The Last Five Years and Daddy Long Legs were both profoundly moving productions in which the emotions of two characters became a universe unto themselves, more than making up for a lack of visual scope. Yet Maroney admits that some audiences resisted the company’s intimate new direction, which she says was necessitated partly by the limited number of plays that are allowed to be distributed via video on demand.
“For a lot of people, [The Last Five Years] was too sad of a show,” she says. “They didn’t like it. ‘Why are you doing all these sad shows?’ That’s because there weren’t a lot of shows available to us that we could film.”
Before the pandemic, Broadway Rose sold an average of 6,400 tickets per show. During the pandemic, that number decreased by 90 percent, so it’s no surprise that when Maroney and Murphy saw an opportunity to bring Analog & Vinyl to in-person audiences, they seized it.
Broadway Rose versus Delta
“Somebody said the other day, ‘You could have Dan Murphy reading the Bible and people would come in to watch the show just to get out of the house,’” says Murphy, whose boyish verve belies any suspicion that he’s bragging.
Murphy paints a euphoric picture of his experience seeing audiences arrive at the New Stage—the renovated elementary school cafetorium that has become Broadway Rose’s home—to see Analog & Vinyl, which was presented in four different kinds of performances:
- Fully open performances (100 percent capacity, proof of vaccination not required, masks recommended).
- Vaccinated performances (capacity limits vary, proof of full vaccination required, masks recommended).

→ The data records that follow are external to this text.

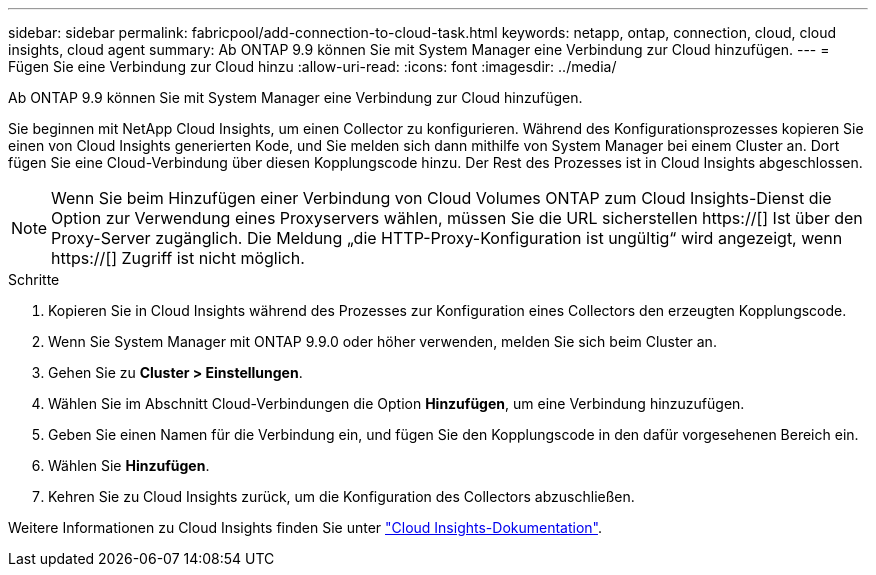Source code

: ---
sidebar: sidebar 
permalink: fabricpool/add-connection-to-cloud-task.html 
keywords: netapp, ontap, connection, cloud, cloud insights, cloud agent 
summary: Ab ONTAP 9.9 können Sie mit System Manager eine Verbindung zur Cloud hinzufügen. 
---
= Fügen Sie eine Verbindung zur Cloud hinzu
:allow-uri-read: 
:icons: font
:imagesdir: ../media/


[role="lead"]
Ab ONTAP 9.9 können Sie mit System Manager eine Verbindung zur Cloud hinzufügen.

Sie beginnen mit NetApp Cloud Insights, um einen Collector zu konfigurieren. Während des Konfigurationsprozesses kopieren Sie einen von Cloud Insights generierten Kode, und Sie melden sich dann mithilfe von System Manager bei einem Cluster an. Dort fügen Sie eine Cloud-Verbindung über diesen Kopplungscode hinzu. Der Rest des Prozesses ist in Cloud Insights abgeschlossen.

[NOTE]
====
Wenn Sie beim Hinzufügen einer Verbindung von Cloud Volumes ONTAP zum Cloud Insights-Dienst die Option zur Verwendung eines Proxyservers wählen, müssen Sie die URL sicherstellen https://[] Ist über den Proxy-Server zugänglich. Die Meldung „die HTTP-Proxy-Konfiguration ist ungültig“ wird angezeigt, wenn https://[] Zugriff ist nicht möglich.

====
.Schritte
. Kopieren Sie in Cloud Insights während des Prozesses zur Konfiguration eines Collectors den erzeugten Kopplungscode.
. Wenn Sie System Manager mit ONTAP 9.9.0 oder höher verwenden, melden Sie sich beim Cluster an.
. Gehen Sie zu *Cluster > Einstellungen*.
. Wählen Sie im Abschnitt Cloud-Verbindungen die Option *Hinzufügen*, um eine Verbindung hinzuzufügen.
. Geben Sie einen Namen für die Verbindung ein, und fügen Sie den Kopplungscode in den dafür vorgesehenen Bereich ein.
. Wählen Sie *Hinzufügen*.
. Kehren Sie zu Cloud Insights zurück, um die Konfiguration des Collectors abzuschließen.


Weitere Informationen zu Cloud Insights finden Sie unter link:https://docs.netapp.com/us-en/cloudinsights/task_dc_na_cloud_connection.html["Cloud Insights-Dokumentation"^].

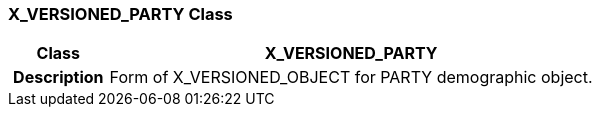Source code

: === X_VERSIONED_PARTY Class

[cols="^1,2,3"]
|===
h|*Class*
2+^h|*X_VERSIONED_PARTY*

h|*Description*
2+a|Form of X_VERSIONED_OBJECT for PARTY demographic object.

|===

- Masks-required performances (masks and social distancing required at all times regardless of vaccination status).
- Streaming
I asked Murphy if the goal was to include both vaccinated and unvaccinated audiences without forcing them to sit together. “That absolutely came into play, because there are people that, for one medical reason or another, can’t be [vaccinated],” he says. “There’s some people that their belief or what’s true to themselves is that they don’t want to or don’t trust it … or whatever reason they say.”
Murphy, who says that all of Broadway Rose’s staff and actors have been vaccinated, seems to recognize that the company’s approach was never going to make everybody happy. “We gave you four ways, and I suppose if there was a fifth way that we could think of, we’d do that too,” he says. “But short of going to people’s houses and performing for them in their driveways, I don’t know what we could have done.”
According to Maroney, Broadway Rose might keep offering multiple viewing options, but the Delta variant threatens to poison those plans. In light of CDC guidelines issued in July that state that vaccinated people should “wear a mask indoors in public if you are in an area of substantial or high transmission,” future performances where masks are recommended but not required may not be feasible.
When asked how the company will respond if COVID-19 cases rise drastically, Maroney sounds palpably weary. “I don’t know,” she says. “If things get really bad again, I guess we’ll go back to streaming shows. I’m hoping that’s not the case.”
For now, Maroney and Murphy are continuing with the $3.3 million expansion of the New Stage and sticking to their plans to present the Scotland-set musical Loch Lomond in October and A Christmas Carol in November (Broadway Rose will also continue producing Murphy’s delightful online show Midday Cabaret, which debuted during the pandemic).
Despite Delta, Murphy is still basking in the joy he felt seeing audiences return to the New Stage for Analog & Vinyl (which saw a 160 percent increase in ticket sales from streaming-only shows).
“People were so excited that at one point, it was like I had to push them out of the lobby and into their seats so we could start the show, because they just wanted that human contact—to hear laughter and talking,” he says. “They’re trying so desperately to get back to what is familiar to them and what is normal.”